Zum einen haben sich diese Volksscharen bisher kaum für Unveräußerliches interessiert (sie reklamieren vielmehr, alles im Angesicht der Not veräußern zu dürfen). Zum Entscheidenden aber stellen die allgemeinen Menschenrechte, die universal geltenden Standards der Zivilisation gerade nicht die Absonderung einzelner Kulturen in Aussicht oder garantieren sie sogar; ganz im Gegenteil; sie bestehen darauf, daß alle Menschen gewisse zivilisatorische Anforderungen zu erfüllen haben, wenn sie darauf rechnen wollen, in die Gemeinschaft aufgenommen zu werden. Wer diesen Anforderungen sich nicht anzupassen bereit ist, muß sehen, wie er weiterkommt und/oder wird per Sozialisation dazu gebracht, die Anpassungsnotwendigkeit anzuerkennen.
Diese unabdingbaren Regeln übersehen geflissentlich die postmodernen Tätertypen. Sie produzieren das fröhliche Chaos der Orientierungslosigkeit durch gleichgültiges Nebeneinander von allem, was gerade Mode ist oder Zustimmung findet. Und dann fordern sie lautstark, im Brustton der humanitären Verteidigung von Minderheiten, daß andere den Mediendreck von Sex und Crime, von Hol-dir-einen-und-hau-doch-zu, von Gehirnausblasen und Krüppelkegeln auszuhalten hätten. Um deutlich zu werden: Rundfunkredakteure und Fernsehsender, die alltäglich mit zahllosen Beiträgen die brutalste Gewalt als Unterhaltungswert anbieten, haben kein Recht (keine Autorität), zur Toleranz aufzurufen und andere, die sich gegen diesen postmodernen Schund wehren, der Inhumanität, der Verrohung, der Aggressivität zu zeihen.

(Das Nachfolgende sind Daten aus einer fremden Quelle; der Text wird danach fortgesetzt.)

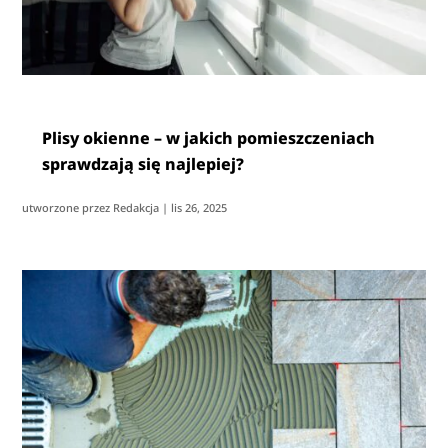
Plisy okienne – w jakich pomieszczeniach
sprawdzają się najlepiej?
utworzone przez
Redakcja
|
lis 26, 2025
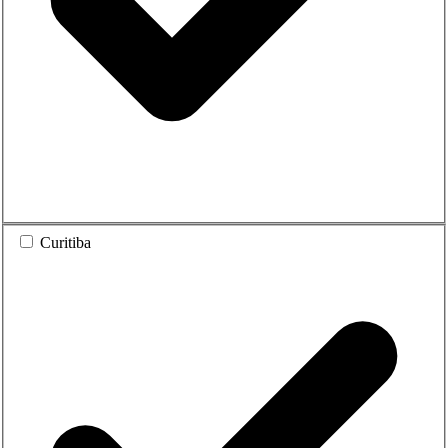
Curitiba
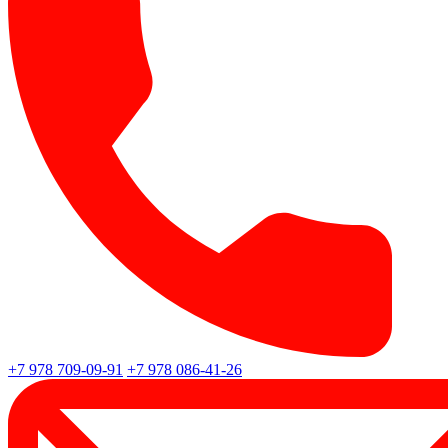
+7 978 709-09-91
+7 978 086-41-26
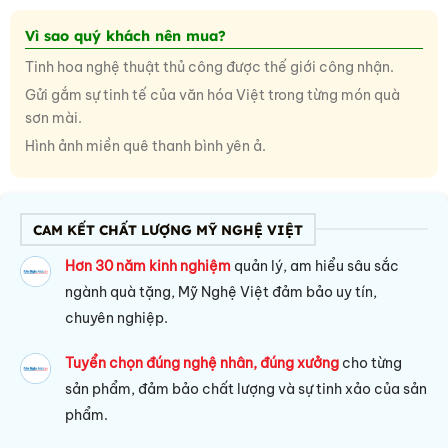
Vì sao quý khách nên mua?
Tinh hoa nghệ thuật thủ công được thế giới công nhận.
Gửi gắm sự tinh tế của văn hóa Việt trong từng món quà
sơn mài.
Hình ảnh miền quê thanh bình yên ả.
CAM KẾT CHẤT LƯỢNG MỸ NGHỆ VIỆT
Hơn 30 năm kinh nghiệm
quản lý, am hiểu sâu sắc
ngành quà tặng, Mỹ Nghệ Việt đảm bảo uy tín,
chuyên nghiệp.
Tuyển chọn đúng nghệ nhân, đúng xưởng
cho từng
sản phẩm, đảm bảo chất lượng và sự tinh xảo của sản
phẩm.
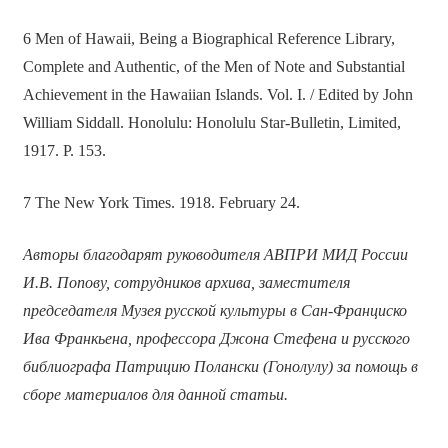
6 Men of Hawaii, Being a Biographical Reference Library,
Complete and Authentic, of the Men of Note and Substantial
Achievement in the Hawaiian Islands. Vol. I. / Edited by John
William Siddall. Honolulu: Honolulu Star-Bulletin, Limited,
1917. P. 153.
7 The New York Times. 1918. February 24.
Авторы благодарят руководителя АВПРИ МИД России
И.В. Попову, сотрудников архива, заместителя
председателя Музея русской культуры в Сан-Франциско
Ива Франкьена, профессора Джона Стефена и русского
библиографа Патрицию Полански (Гонолулу) за помощь в
сборе материалов для данной статьи.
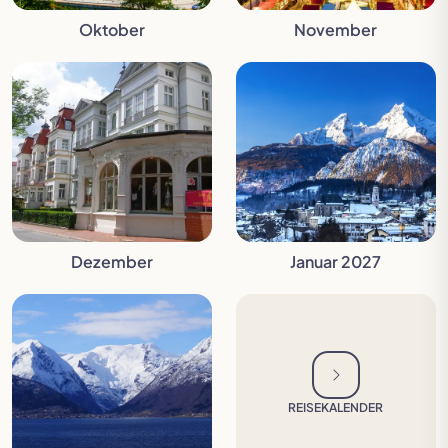
Oktober
November
Dezember
Januar 2027
REISEKALENDER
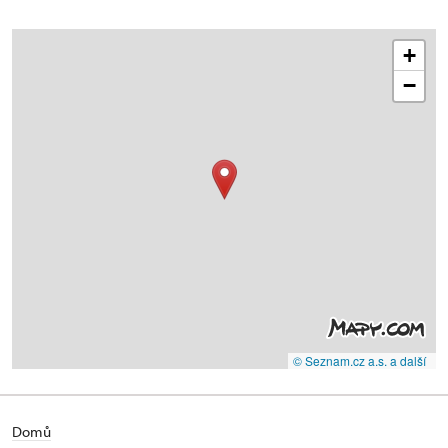
+
−
© Seznam.cz a.s. a další
Domů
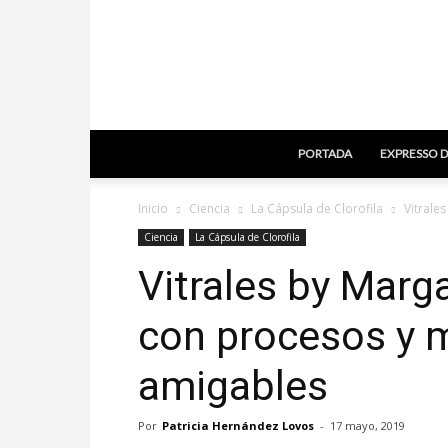
PORTADA
EXPRESSO D
Inicio
Ciencia
La Cápsula de Clorofila
Vitrale
Ciencia
La Cápsula de Clorofila
Vitrales by Marga
con procesos y m
amigables
Por
Patricia Hernández Lovos
-
17 mayo, 2019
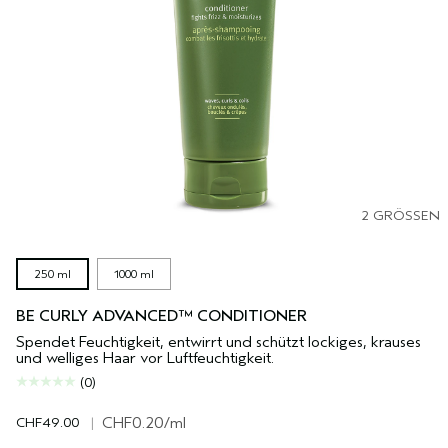
2 GRÖSSEN
250 ml
1000 ml
BE CURLY ADVANCED™ CONDITIONER
Spendet Feuchtigkeit, entwirrt und schützt lockiges, krauses
und welliges Haar vor Luftfeuchtigkeit.
(0)
CHF49.00
|
CHF0.20
/ml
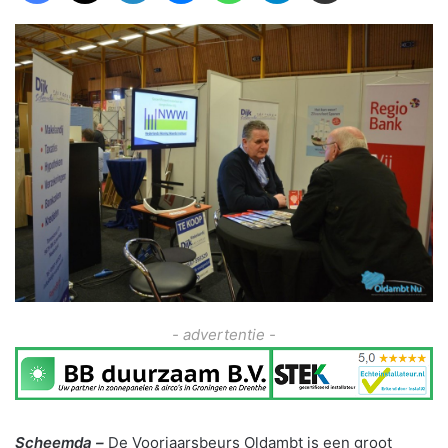
- advertentie -
Scheemda –
De Voorjaarsbeurs Oldambt is een groot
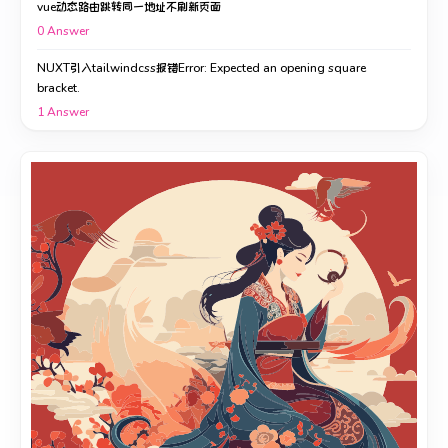
vue动态路由跳转同一地址不刷新页面
0
Answer
NUXT引入tailwindcss报错Error: Expected an opening square
bracket.
1
Answer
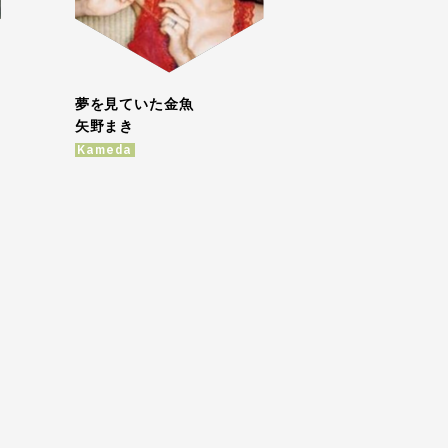
夢を見ていた金魚
矢野まき
Kameda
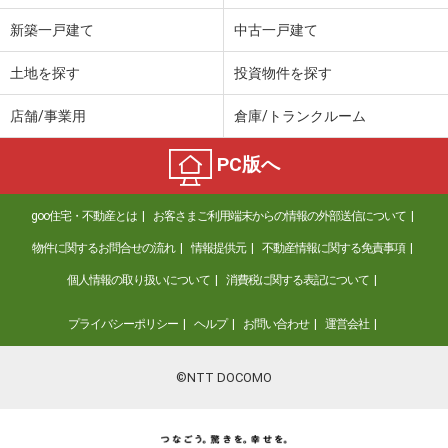
新築一戸建て
中古一戸建て
土地を探す
投資物件を探す
店舗/事業用
倉庫/トランクルーム
PC版へ
goo住宅・不動産とは
お客さまご利用端末からの情報の外部送信について
物件に関するお問合せの流れ
情報提供元
不動産情報に関する免責事項
個人情報の取り扱いについて
消費税に関する表記について
プライバシーポリシー
ヘルプ
お問い合わせ
運営会社
©NTT DOCOMO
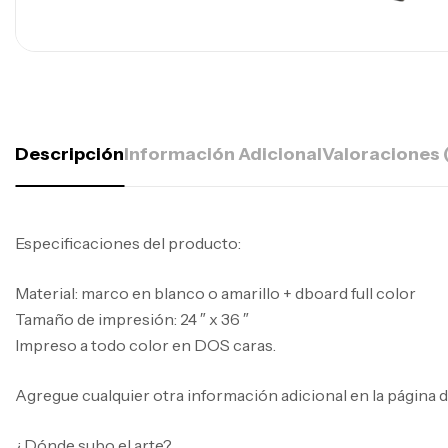
Descripción
Información Adicional
Valoraciones 
Especificaciones del producto:
Material: marco en blanco o amarillo + dboard full color
Tamaño de impresión: 24 ″ x 36 ″
Impreso a todo color en DOS caras.
Agregue cualquier otra información adicional en la página 
¿Dónde subo el arte?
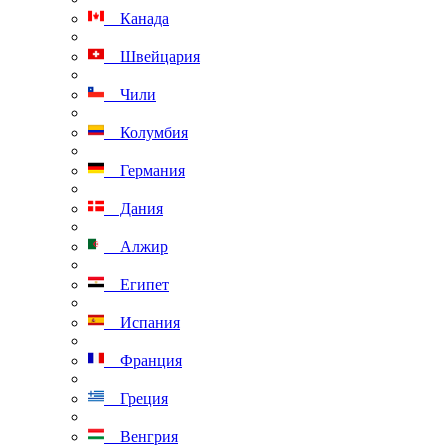
Канада
Швейцария
Чили
Колумбия
Германия
Дания
Алжир
Египет
Испания
Франция
Греция
Венгрия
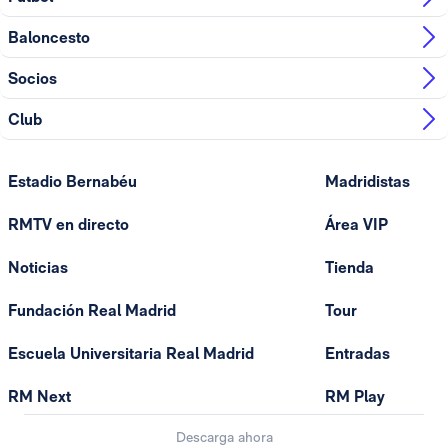
Baloncesto
Socios
Club
Estadio Bernabéu
Madridistas
RMTV en directo
Área VIP
Noticias
Tienda
Fundación Real Madrid
Tour
Escuela Universitaria Real Madrid
Entradas
RM Next
RM Play
Descarga ahora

Das gilt auch für die Politiker, die Unternehmer und natürlich die gestalterisch/künstlerischen Propagandisten des Hedonismus, der Gleichgültigkeit, der Privatheit in Reichenghettos. Um so peinlicher ihre selbstgefällige Anklage gegen den Rassismus der anderen, ihrer Klientel, ihrer Kunden; gegen das angstmachende Unbekannte, das der Bauer nicht frißt; gegen den Antiintellektualismus der Massen. Diese postmodernen Spaßmacher verletzten als Herren der Verfahren je nach Opportunität alle Gesetze von der Parteienfinanzierung bis zum Umgang mit abgewiesenen oder kriminellen Asylbewerbern - aber sie fordern die Härte des Gesetzes gegen jeden, der nicht erpreßbar ist!

Na und? Wenn sich das Volk das gefallen läßt, ist doch die postmoderne Variante der Intellektualität eine geniale Strategie des Erfolgs: Die rein kommerziellen Absahner triumphieren als Humanisten. Und das Volk schämt sich seiner Angst vor Existenznot und Fremde. Gratulation an Euch Trainer, Therapeuten, Moderatoren.